Belgian authorities released the Japanese owned car-carrier that has been sitting in detention at the port of Antwerp for nearly a month.After having been alerted by the NGO Shipbreaking Platform, a coalition of environmental, human rights and labour organisations, that the ship had been sold for scrapping in India, the Flemish Environment Ministry seized the end-of-life car carrier GLOBAL SPIRIT. The ship was allowed to leave the port of Antwerp for recycling in Turkey, a destination allowed under European waste law.
“We applaud Belgium for having stopped the Japanese ship from sailing to Alang, India, where the vessel would have been broken under very hazardous conditions, an export which would have been illegal under European law,” said Ingvild Jenssen, Policy Advisor of the NGO Platform on Shipbreaking. “On the shipbreaking beaches of Alang labour rights are poorly respected and pollution laws are weak or not enforced. The conditions we see in India would never be allowed in Europe or in Japan.”
According to the European Union Waste Shipment Regulation, only if all hazardous materials, such as asbestos, residue oils and toxic paints, are removed from the Global Spirit can it be allowed to be exported to South Asia. The Regulation was designed to prevent the environmental injustice caused when rich countries export their toxic wastes to impoverished countries that lack the technology and infrastructure to manage such wastes.
“We now call on the Japanese owners of the ship, Mitsui O.S.K. Lines Limited (MOL) and Nissan Car Carriers (NCC), to find a sustainable solution for their entire fleet, not only the Global Spirit for which they have been caught red-handed, and adopt a company policy on ship recycling that will ensure the safe and green recycling of all their ships off the beach,” said Ingvild Jenssen.
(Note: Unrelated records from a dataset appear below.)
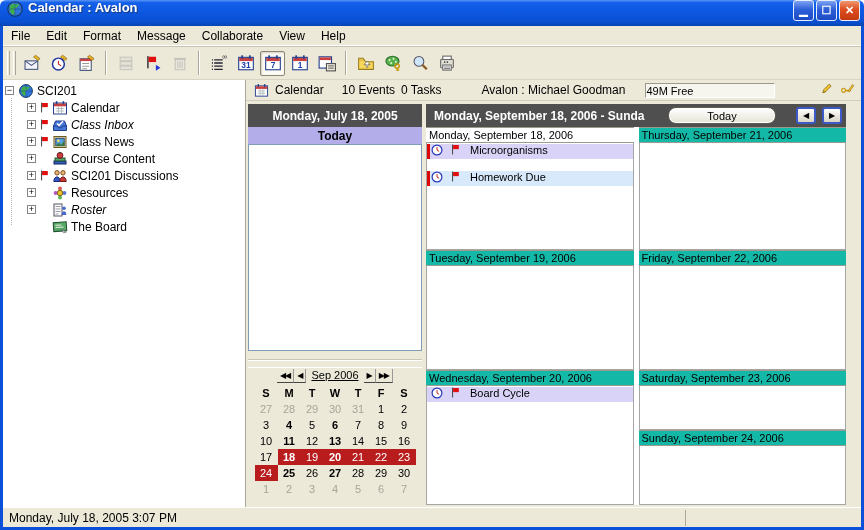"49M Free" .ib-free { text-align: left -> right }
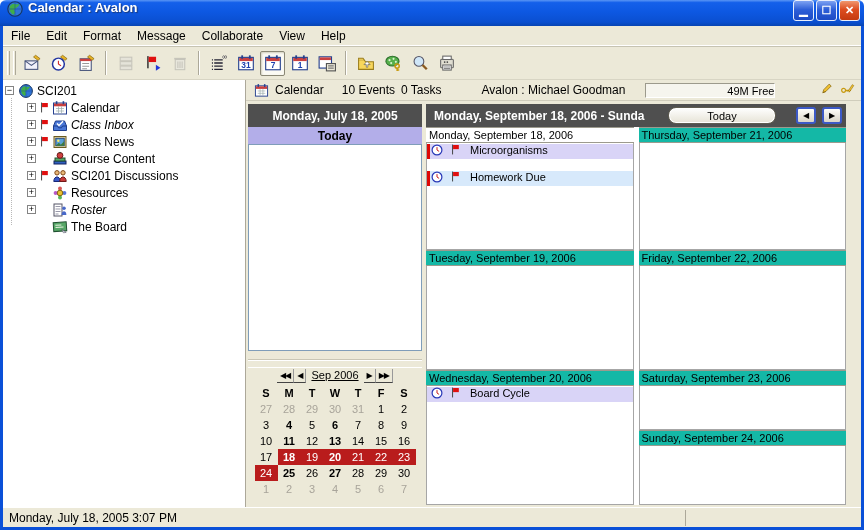"18" .mc-cell.sel { background: #b91c1c -> #0369a1 }
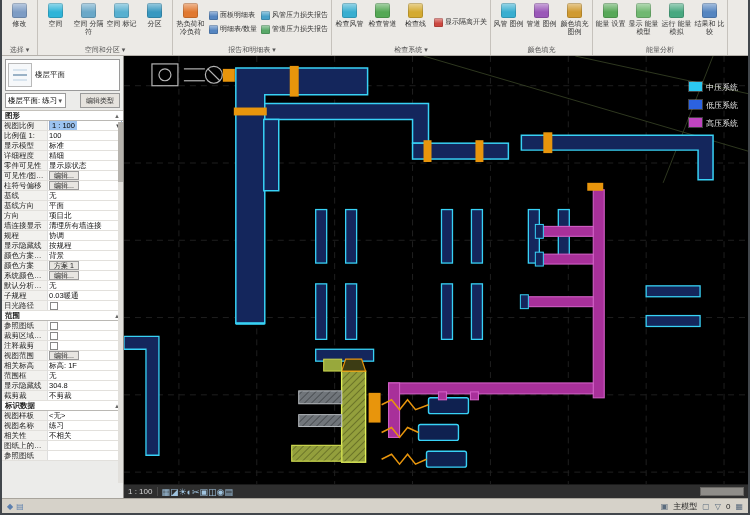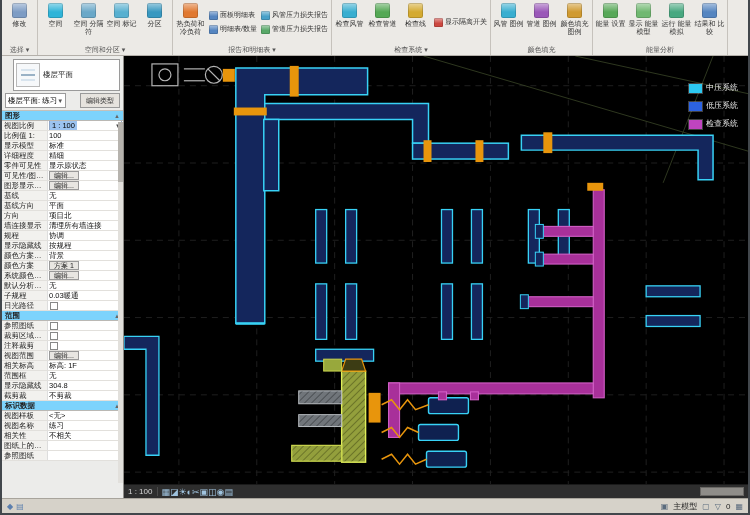"楼层平面" .type-selector { margin: 3px 3px 2px 11px -> 3px 3px 2px 3px }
Last year the Japanese ship owner MOL sold six end-of-life ships to South Asian shipbreakers, prioritising the highest price for the ships and ignoring the harm done to workers, local communities and the environment. The charterers of the Global Spirit, Höegh Autoliners, who are also 20 percent shareholders in NCC, have already adopted a sustainable ship recycling policy for their ships requiring them to be broken off the beach’. More and more progressive ship owners are refusing to sell their end-of-life ships to substandard beach breaking yards and the new EU Ship Recycling Regulation has set a clear standard for safer and greener practices that effectively rules out the beaching practice.
“Also under the new EU Ship Recycling Regulation the beach breaking yards of India will not be accepted as the scrapping destination for European flagged ships. This is a clear signal to ship owners that it is high time they shift from substandard breaking to modern and sustainable recycling of their vessels,” said Ingvild Jenssen.